Produce as output only the lines below starting at the line with "right elbow: (455, 555)" and continuing through the line with "left back paw: (640, 639)", each one exactly as written.

*** Opening of RECORDS FOR THE EXERCISE ***

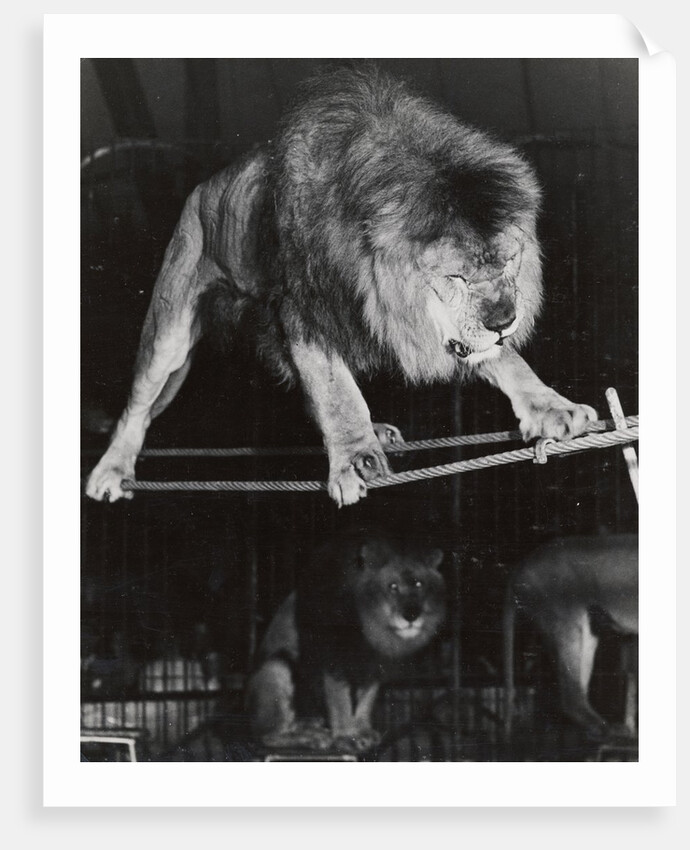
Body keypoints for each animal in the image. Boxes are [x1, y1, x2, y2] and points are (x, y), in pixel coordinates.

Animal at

*** Close of RECORDS FOR THE EXERCISE ***
*** Opening of RECORDS FOR THE EXERCISE ***

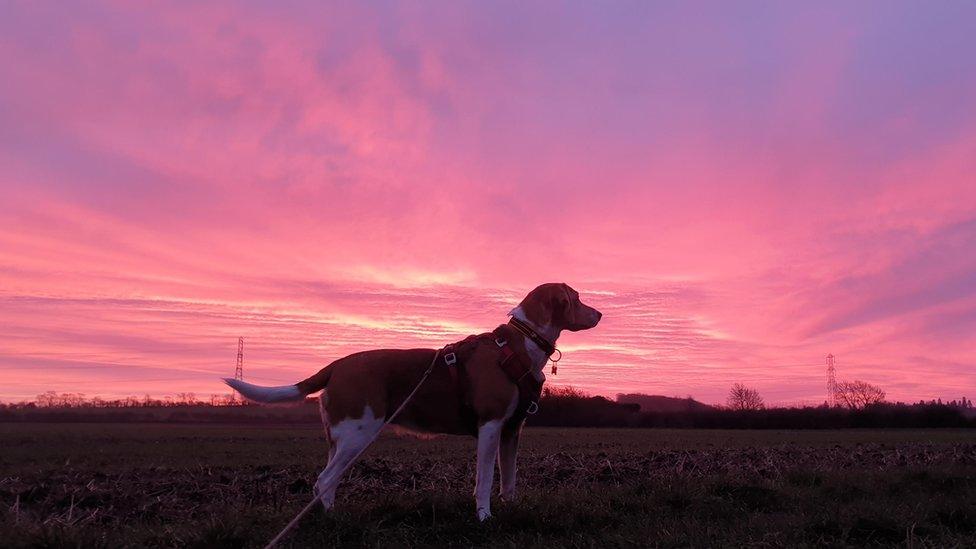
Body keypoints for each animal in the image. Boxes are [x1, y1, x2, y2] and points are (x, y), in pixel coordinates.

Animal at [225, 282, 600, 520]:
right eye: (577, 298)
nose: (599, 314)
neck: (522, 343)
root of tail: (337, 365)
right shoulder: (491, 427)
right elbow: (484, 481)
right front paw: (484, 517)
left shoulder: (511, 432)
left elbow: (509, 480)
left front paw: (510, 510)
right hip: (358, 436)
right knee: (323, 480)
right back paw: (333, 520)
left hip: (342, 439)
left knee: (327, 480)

*** Close of RECORDS FOR THE EXERCISE ***
*** Opening of RECORDS FOR THE EXERCISE ***

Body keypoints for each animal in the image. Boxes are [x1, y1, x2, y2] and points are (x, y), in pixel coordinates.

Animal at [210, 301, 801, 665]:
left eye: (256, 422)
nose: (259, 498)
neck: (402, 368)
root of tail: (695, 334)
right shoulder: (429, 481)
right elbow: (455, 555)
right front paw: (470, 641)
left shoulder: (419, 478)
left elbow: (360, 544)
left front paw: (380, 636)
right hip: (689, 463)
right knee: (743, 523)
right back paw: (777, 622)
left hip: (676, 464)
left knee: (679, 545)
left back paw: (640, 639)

*** Close of RECORDS FOR THE EXERCISE ***

EXERCISE RESPONSE:
right elbow: (455, 555)
right front paw: (470, 641)
left shoulder: (419, 478)
left elbow: (360, 544)
left front paw: (380, 636)
right hip: (689, 463)
right knee: (743, 523)
right back paw: (777, 622)
left hip: (676, 464)
left knee: (679, 545)
left back paw: (640, 639)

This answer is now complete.